__EXERCISE DIRECTIONS__:
Leaving the pictures aside, transcribe the data below exactly.

[Pose estimation data]
----------------

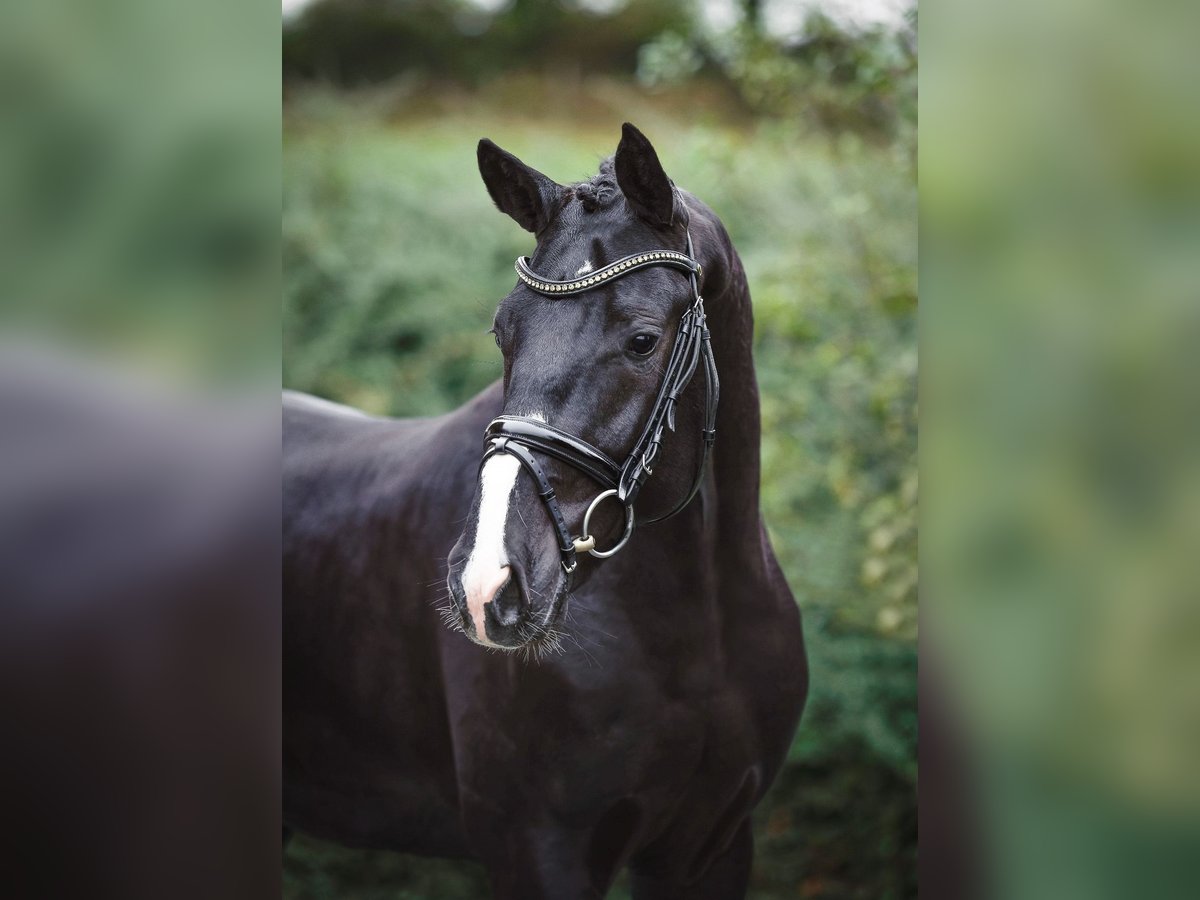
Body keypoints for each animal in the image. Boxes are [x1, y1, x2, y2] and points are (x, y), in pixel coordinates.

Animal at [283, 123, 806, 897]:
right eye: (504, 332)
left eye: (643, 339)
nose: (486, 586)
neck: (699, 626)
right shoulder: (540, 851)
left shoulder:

----------------

__EXPECTED ANSWER__:
Body keypoints for each animal in the image. Boxes are [x1, y1, x2, y2] and points are (x, y), in pixel coordinates.

Animal at [283, 123, 806, 897]:
right eye: (504, 332)
left eye: (643, 339)
nose: (486, 586)
neck: (699, 626)
right shoulder: (540, 851)
left shoulder:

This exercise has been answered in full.